I’m pretty sure retailers would have loved to do some of this new stuff years ago even if they still haven’t agreed on a standardized system for delivering something as simple as digital coupons. However, cellphones weren’t advanced enough or didn’t have enough battery life to support some of these technologies. After all, we’re now starting to see things falling into place where customers have the technology that is necessary and the stores have the technology that they need to make new kinds of connections with consumers.

I recently was on a shopping trip and I couldn’t help but think about how this beacon technology might work in the year ahead. For me, something less intrusive would be a push notification or text message that I’d get after making a purchase. It might include a coupon that I can use on my next visit. This would be a great way to replace the current paper coupons that retailers give out that I inevitably lose or forget to bring the next time I’m shopping. It might be cool to have the store remind me that I have a coupon available when I enter the store. It also might be neat to have an easy way to order an item I want in a different size on the spot through my cellphone with little hassle.

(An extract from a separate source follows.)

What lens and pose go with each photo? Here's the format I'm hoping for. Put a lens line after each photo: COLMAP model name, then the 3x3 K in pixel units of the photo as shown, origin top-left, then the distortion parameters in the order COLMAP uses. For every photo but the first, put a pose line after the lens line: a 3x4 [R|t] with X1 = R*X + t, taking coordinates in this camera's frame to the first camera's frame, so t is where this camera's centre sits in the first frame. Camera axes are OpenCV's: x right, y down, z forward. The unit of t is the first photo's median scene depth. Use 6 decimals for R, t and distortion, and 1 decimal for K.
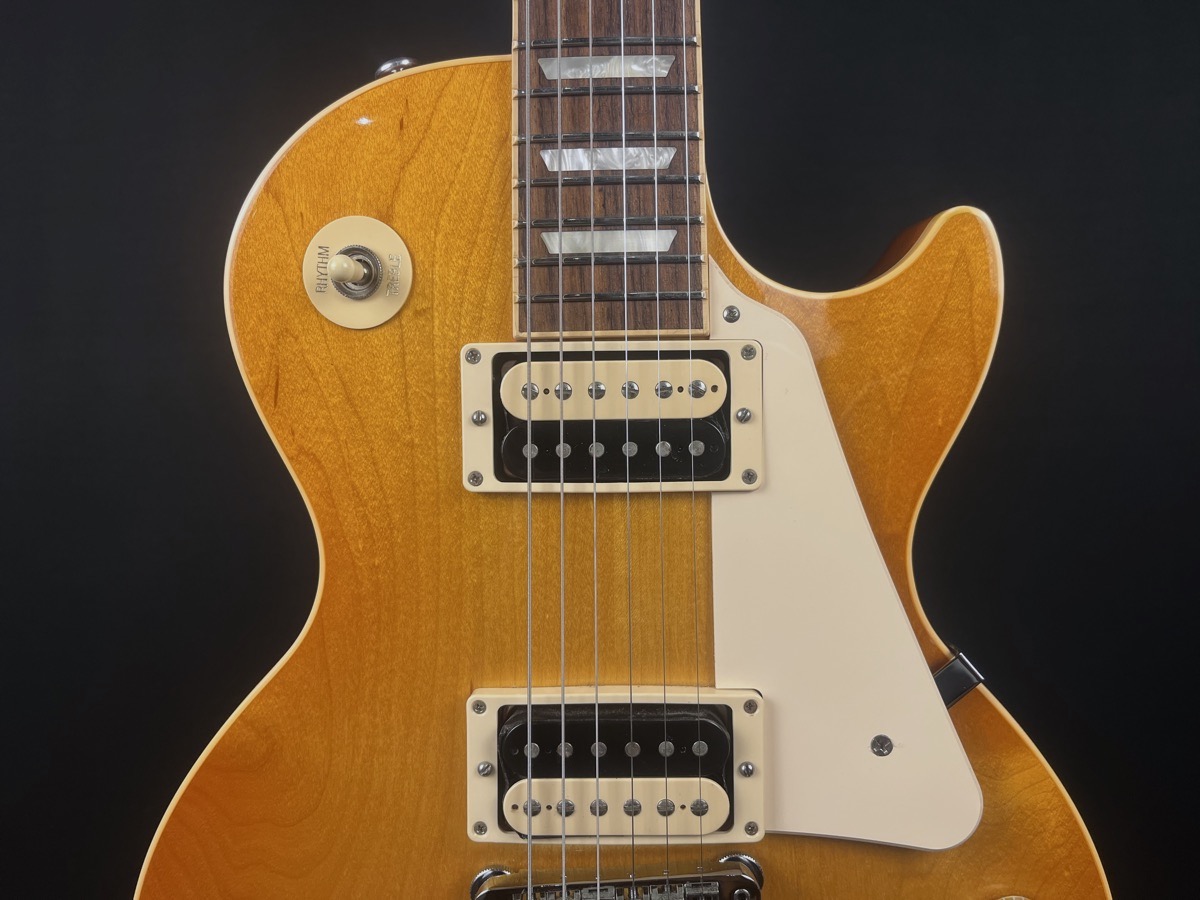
lens RADIAL K [[901.4, 0, 584.4], [0, 901.4, 449.7], [0, 0, 1]] dist [0.057225, -0.107140]
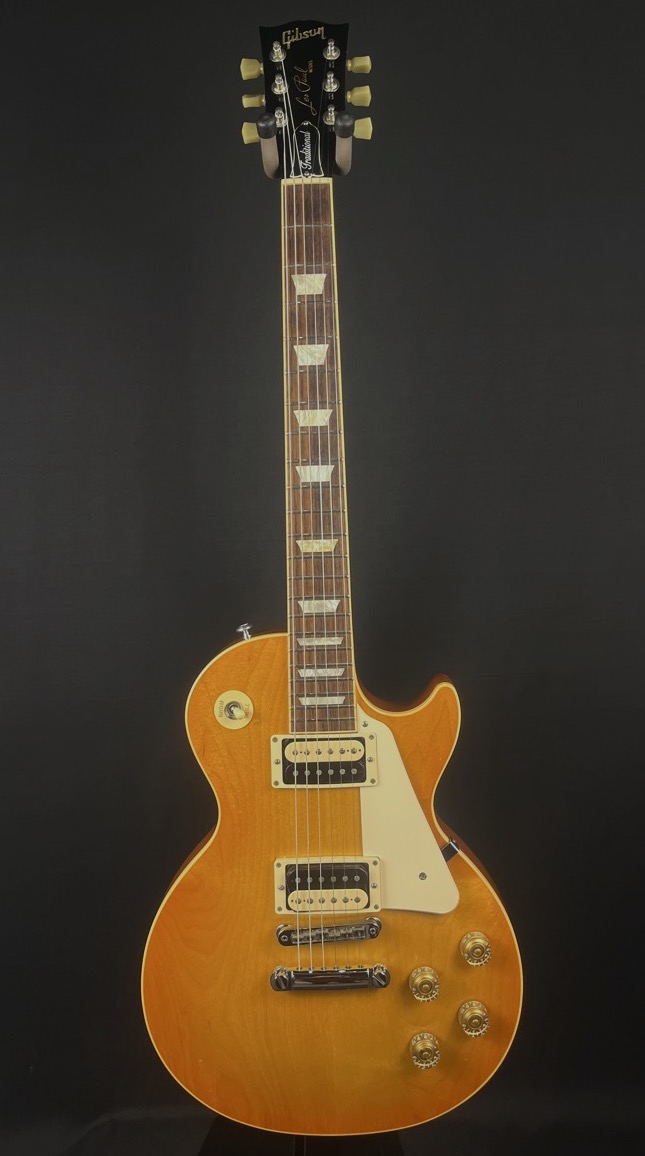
lens RADIAL K [[787.0, 0, 322.5], [0, 787.0, 578.0], [0, 0, 1]] dist [-0.001737, -0.001082]
pose [[0.999773, -0.016078, 0.014009, -0.000363], [0.016948, 0.997783, -0.064359, -0.452450], [-0.012943, 0.064582, 0.997828, -1.517696]]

A retailer being able to reach a customer directly in-store always has been the holy grail, and so there’s no stopping this freight train. While this technology might be a great way for retailers to reach customers, I see how it might cross the line with customer privacy. So there should be a simple way for people to opt out of getting these notifications, which I certainly hope aren’t spammy and relentless.

For this interactive way of shopping to really work digitally, the technology has to become more and more a part of the core systems of the phones. Take Apple Pay for example. This has a real chance at working because Apple has a removed a lot of hurdles. I wouldn’t be surprised if we start to see a standard way for phones to securely store digital coupons.

While this interaction might be key for retailers, I’m not sure it’s key for the consumer. I like to go into stores sometimes and just be surprised by what I find. Other times I might have a specific thing I am looking to buy. Given that most people don’t change their fashion style very often, this kind of retail accompaniment might be good for shoppers, but it will probably only work best for people who are able to control their shopping urges.

And another problem is clear: It’s tiresome for consumers to have to use a bunch of different apps to shop. So if start-ups continue to find innovative ways to make this process easier for users I’m sure consumers will flock to these shopping advancements.

As for me, I’m hesitant to buy too many clothes online, just basic T-shirts, because I’m never sure what the fit will be like. However, I’m curious about these new and emerging technologies, and there’s something that looks promising. The new Spring app (download from the App Store), which allows consumers to easily shop Pinterest-style images using a retailer’s existing e-commerce systems, is pretty incredible. They’ve done a bang up job and even allow the use of Apple Pay to remove those payment barriers, and so I’m definitely going to spend time seeing what the experience is like.

When it comes down to it, I shouldn’t be surprised as I’m standing in line for a fitting room next holiday season and get a cellphone alert from the store that shirts on a rack near me are on sale. I definitely won’t be surprised if I get special links to shopping look books tailored to my style after making a purchase. And you shouldn’t be surprised either. The future is now, Marty McFly.